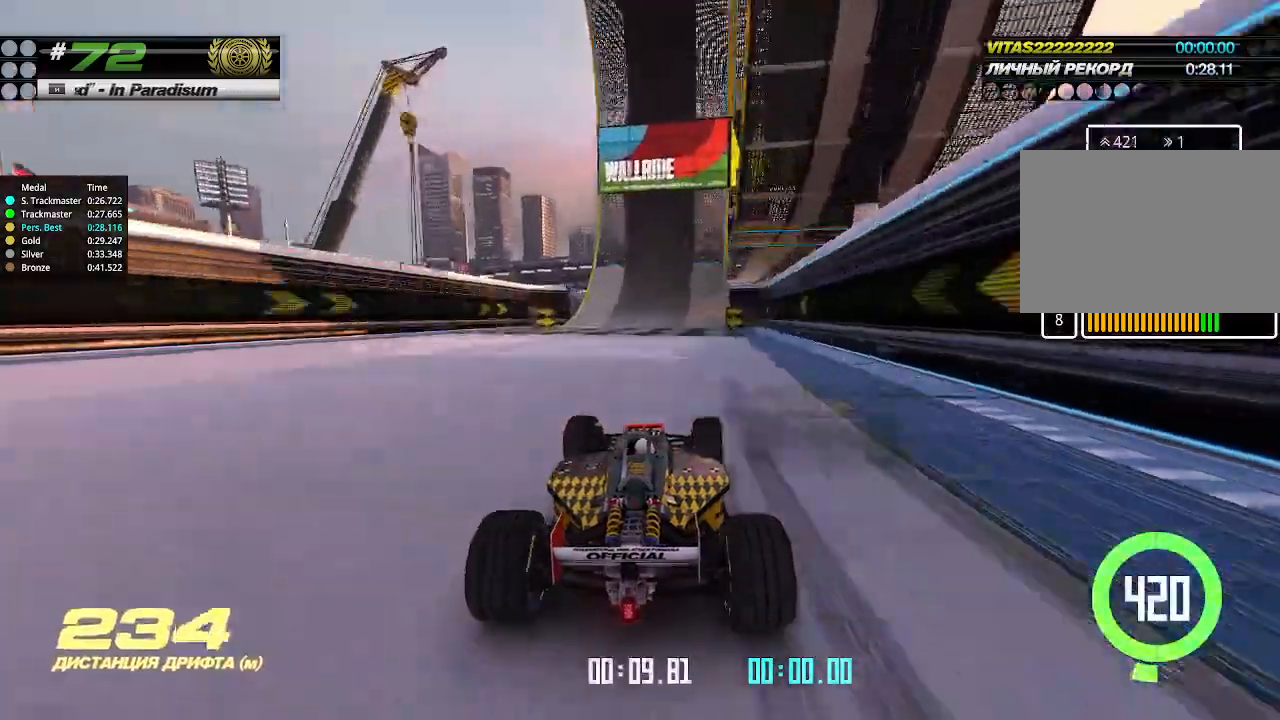
{"keys": ["up"], "events": [[266, "right", "down"], [400, "right", "up"]]}
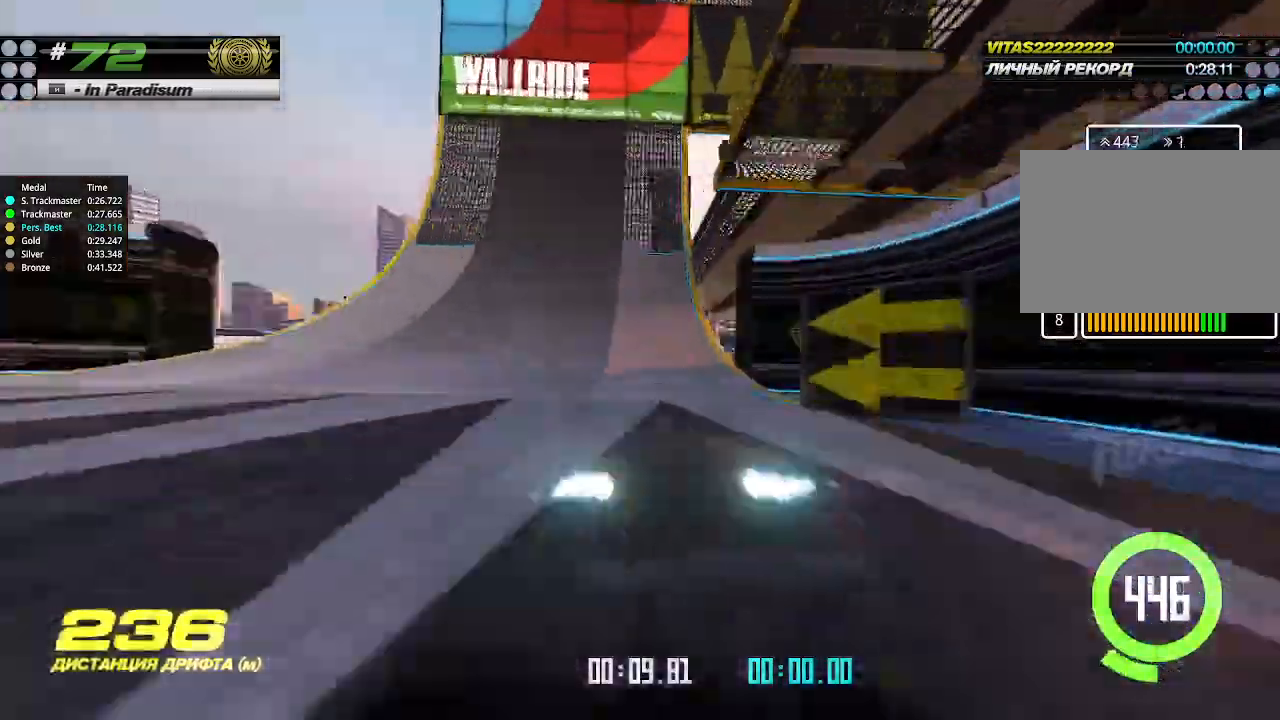
{"keys": ["up"], "events": [[200, "right", "down"], [266, "right", "up"]]}
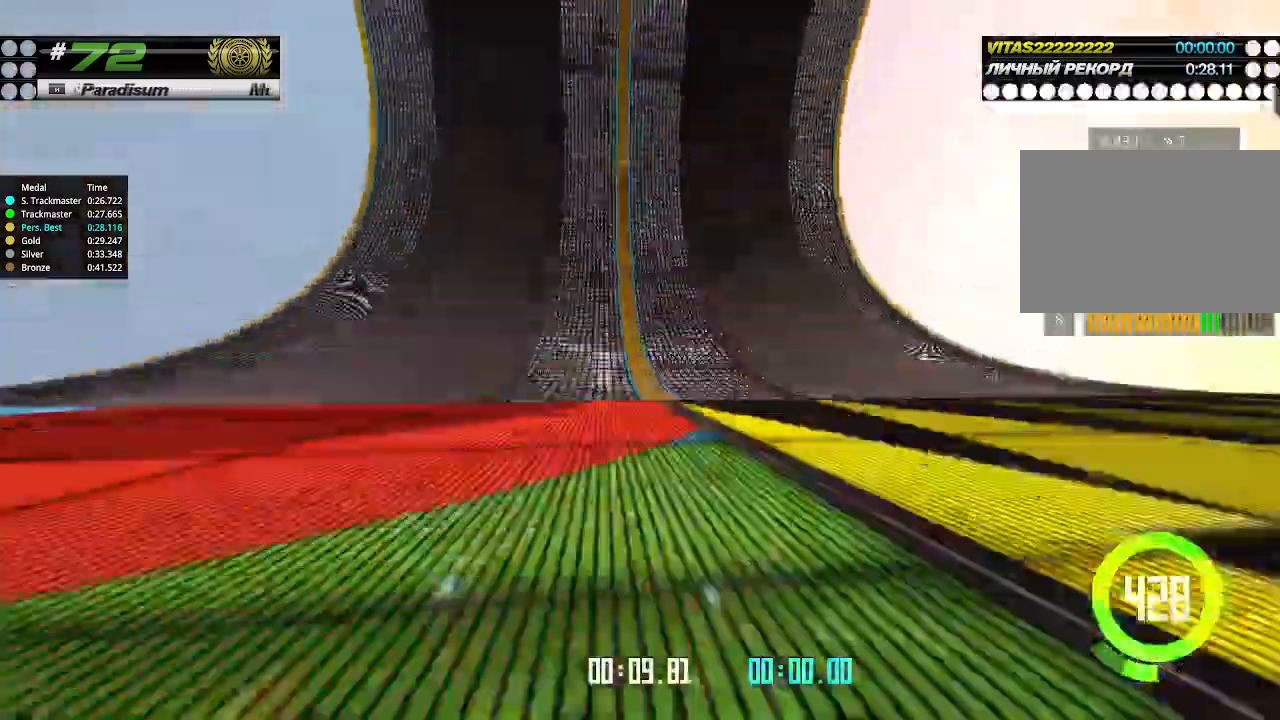
{"keys": ["up"], "events": []}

▶ [TASK]: Hand back every line of the material, exactly, without the pictures.

▶ [RESPONSE]:
{"keys": ["up"], "events": [[266, "right", "down"], [400, "right", "up"]]}
{"keys": ["up"], "events": [[200, "right", "down"], [266, "right", "up"]]}
{"keys": ["up"], "events": []}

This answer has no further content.